--- begin PASSAGE ---
Teachers, schools and charities who challenge misinformation and advocate for the rights of minoritized groups such as trans youth, have come under attack by anonymous keyboard warriors who claim to be acting in the interest of children. A recent example – a Primary school in Inverness which had included entirely appropriate questions on queerphobic bullying in a pupil questionnaire – was quietly defended by just one local MSP.

LGBTQIA+ teachers were silenced, schools shut down debate and pupils were left in the dark

Should we be worried? After all, if these are fringe groups, surely neither Holyrood nor Westminster would seek to resurrect Section 28 in Florida-style “don’t say gay” legislation? Reading two excellent books published recently about the Section 28 era – Paul Baker’s ‘Outrageous!’ and Kestral Gaian’s ‘Twenty Eight’ – made me realise that it wasn’t so much the blunt legislative instrument that caused so much ignorance, isolation and pain in education in the 1980s, 1990s and 2000s as much as the moral panic and self-censorship that surrounded it. Thatcher’s government and the tabloid press created an environment in which LGBT teachers were silenced, schools shut down debate and pupils were left in the dark – many, as Gaian’s book explored, unaware that there was even a legal ban on the ‘promotion of homosexuality’, believing instead that such things were simply too wicked to mention.

We should have listened to our older queer friends…They knew only too well the pain of the backlash and that progress is never linear

We have recently witnessed the debate shift from the fringe to the respectable centre, however, particularly where support for the trans community is concerned. Newspaper headlines increasingly echo the hysteria of the 1980s, the Westminster Labour leader pontificates about whether 16 year olds can be aware of their gender identity (while expressing no such concerns about their ability to join the army) and an increasingly vicious debate swirls online and in classrooms about the Scottish Government’s Gender Recognition Reform Bill. The fringe groups are coalescing and growing in number – including, heartbreakingly – some of the very LGB activists who stood against Section 28 in the first place.

Another potentially worrying development is the launch of the Scottish Union for Education (https://scottishunionforeducation.substack.com/), a group campaigning under the slogan ‘education not indoctrination’. The group’s website is concerning, adopting a scattergun attack on all things ‘woke’ and heavily paraphrasing the language of Section 28. In a direct nod to Thatcher’s 1987 speech, the group broadens the complaint from LGBT inclusive education to anti-racist work in the classroom and that Daily Mail favourite, “anti racist mathematics”.
--- end PASSAGE ---
From the Section 28 passage, extract the portion that begins at the words "We have recently" and ends after "the first place.", copying it word for word.
--- begin DATA RECORDS ---
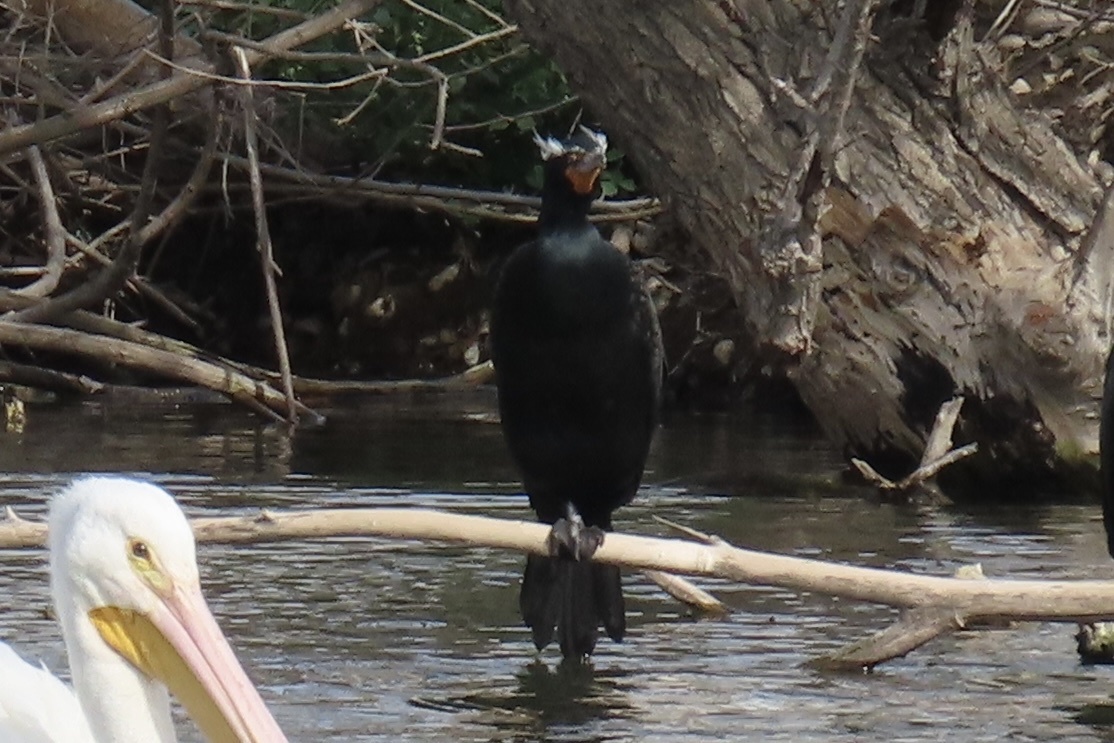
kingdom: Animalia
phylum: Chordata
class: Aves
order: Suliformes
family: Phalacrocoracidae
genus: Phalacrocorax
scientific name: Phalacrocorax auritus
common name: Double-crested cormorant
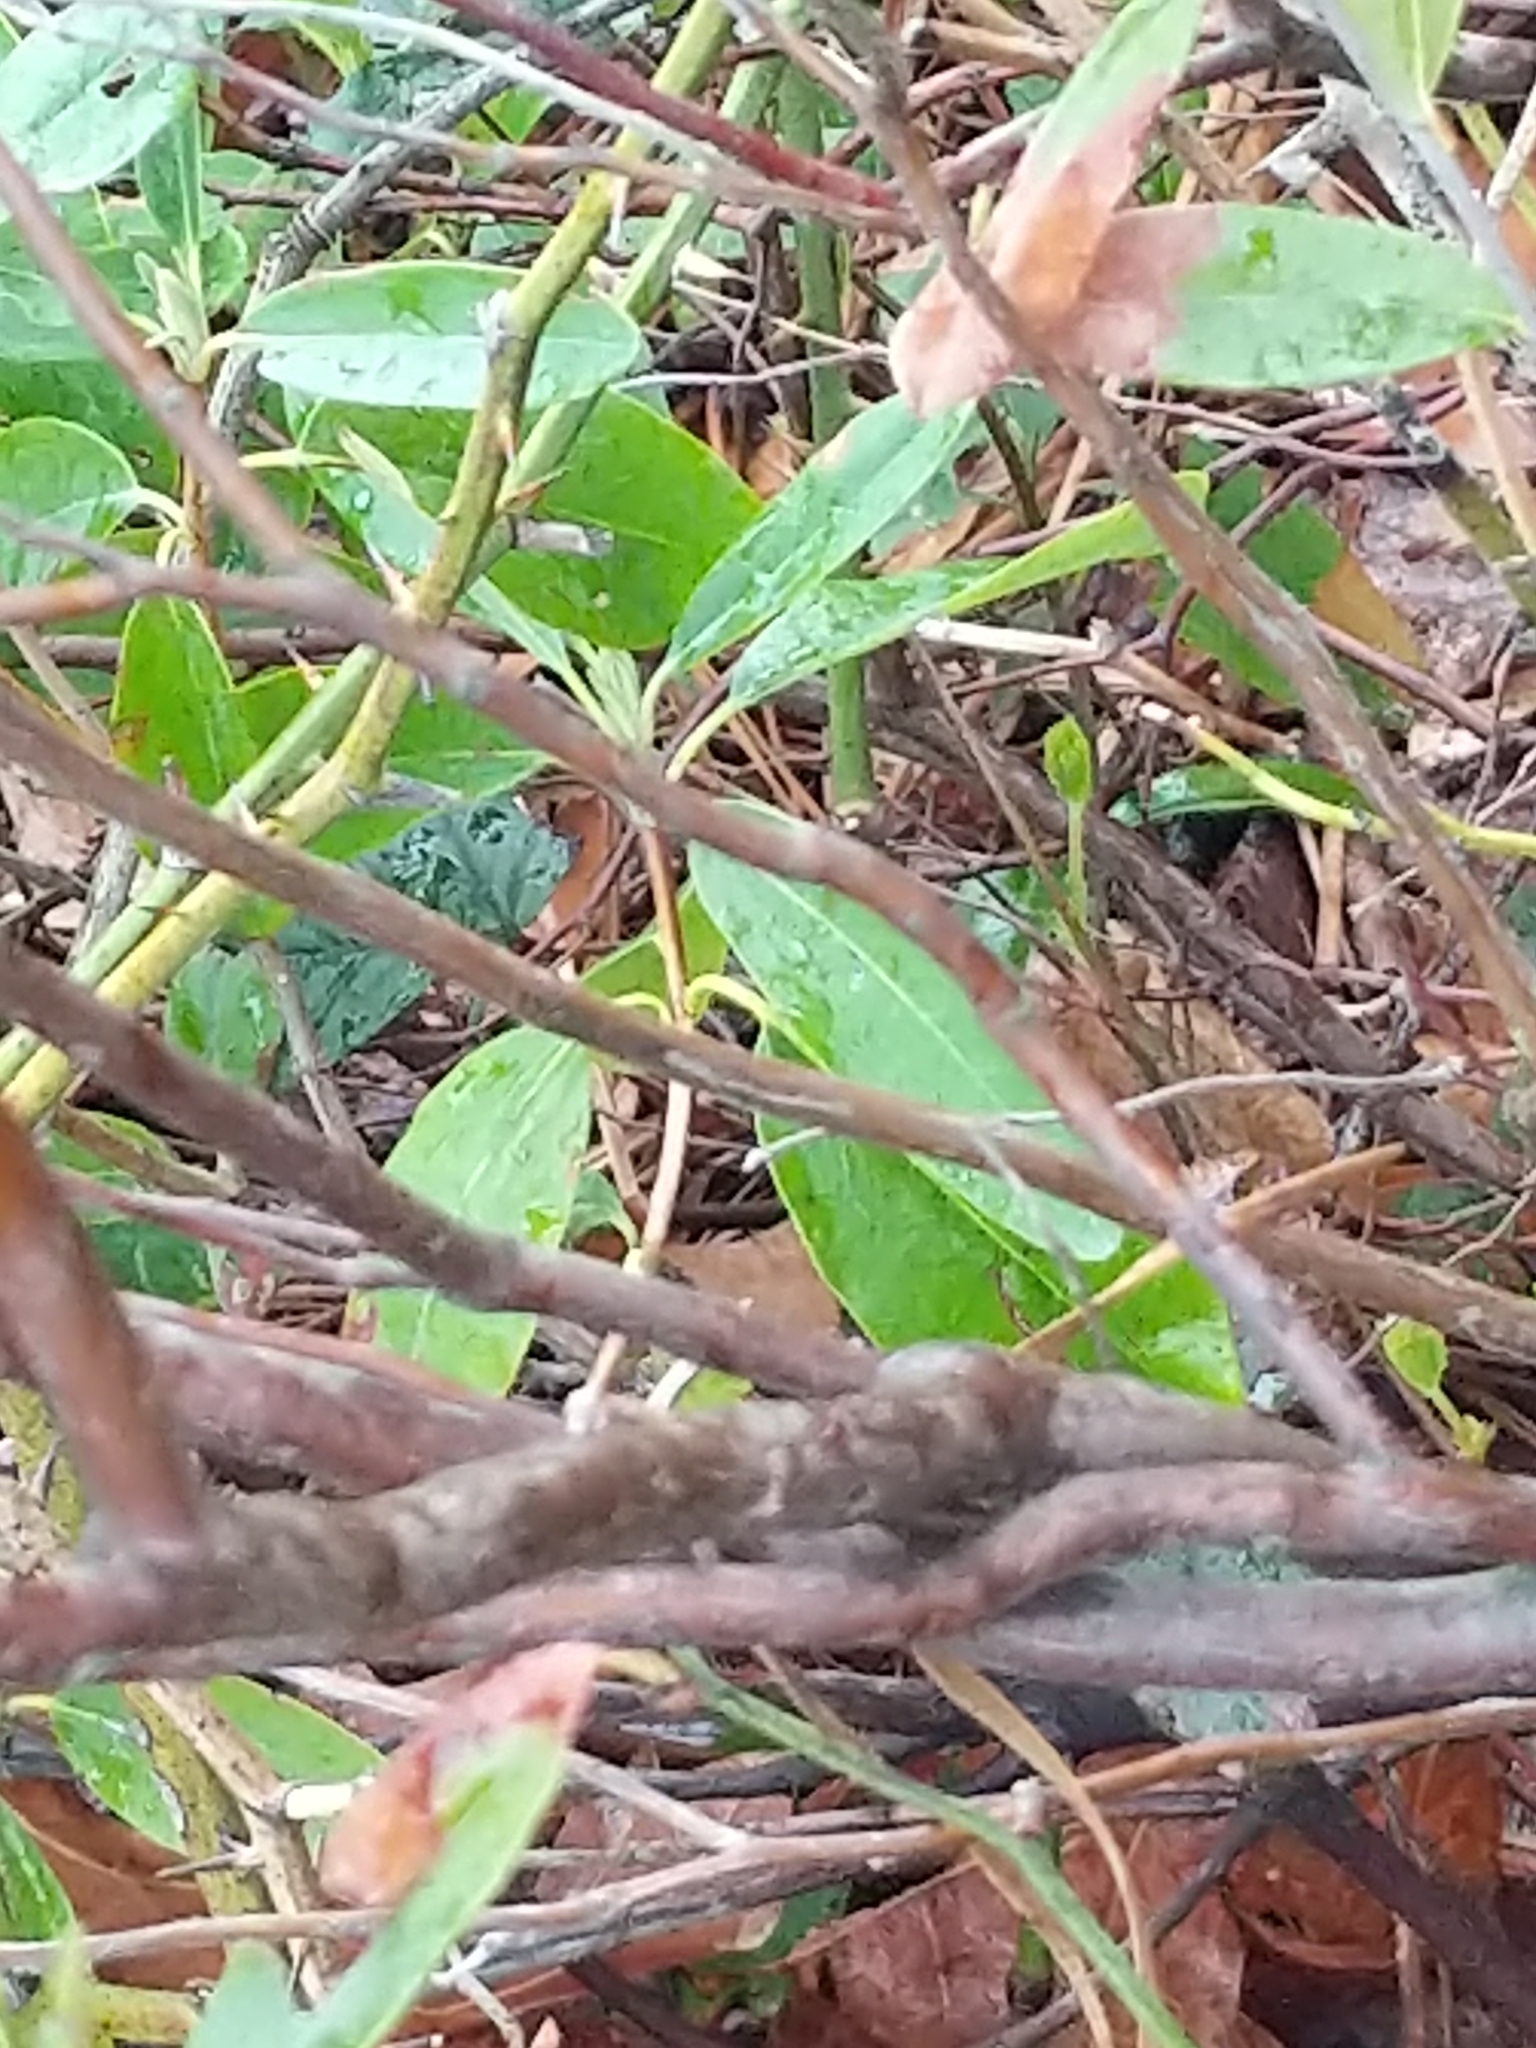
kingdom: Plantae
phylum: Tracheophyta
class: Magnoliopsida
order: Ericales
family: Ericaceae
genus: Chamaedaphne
--- end DATA RECORDS ---
--- begin DATA RECORDS ---
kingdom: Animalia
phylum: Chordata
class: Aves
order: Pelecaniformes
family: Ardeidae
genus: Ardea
--- end DATA RECORDS ---
» ANSWER:
We have recently witnessed the debate shift from the fringe to the respectable centre, however, particularly where support for the trans community is concerned. Newspaper headlines increasingly echo the hysteria of the 1980s, the Westminster Labour leader pontificates about whether 16 year olds can be aware of their gender identity (while expressing no such concerns about their ability to join the army) and an increasingly vicious debate swirls online and in classrooms about the Scottish Government’s Gender Recognition Reform Bill. The fringe groups are coalescing and growing in number – including, heartbreakingly – some of the very LGB activists who stood against Section 28 in the first place.